The M&A space is a dynamic one. The motives and structures of deals can change year-to-year however one thing remains constant that is the amount of work needed to close the transaction. The most time-consuming parts of the process include valuation and due diligence.
M&A can make companies more resilient and able to withstand difficult times. The strength of a combined company is more likely to endure in a changing world than the weaknesses of an individual entity. Banks, for example employ M&A to protect their financial health m&a transactions of their companies by buying out struggling rivals like Merrill Lynch.
M&A can also help companies extend their product offerings and to achieve economies of scale. For instance, a technology company could buy a platform provider to increase the variety of services and products it can offer its customers.
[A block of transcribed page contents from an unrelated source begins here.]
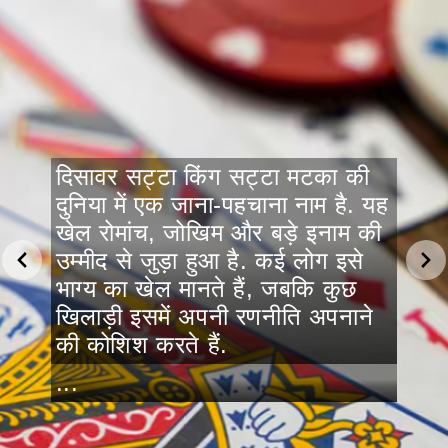
दिसावर सट्टा किंग सट्टा मटका की
दुनिया में एक जाना-पहचाना नाम है. यह
खेल रोमांच, जोखिम और बड़े इनाम की
उम्मीद से जुड़ा हुआ है. कई लोग इसे
भाग्य का खेल मानते हैं, जबकि कुछ
खिलाड़ी इसमें अपनी रणनीति अपनाने
की कोशिश करते हैं.
...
This could result in greater customer satisfaction which, in turn, could boost the financial performance of the company.
The M&A process begins with a high level discussion between the prospective buyers and sellers to determine the way in which their values are aligned, and to explore the potential synergies. The due diligence stage includes financial models, operational analyses as well as a cultural fit evaluation. Due diligence can be an extended process. Therefore, the timeframe in the letter-of-intent (LOI) must be taken into account when planning this process. Due diligence includes conducting searches. These include UCCs and fixture filings as well as federal/state tax lien searches lawsuits, judgment liens, and bankruptcy searches.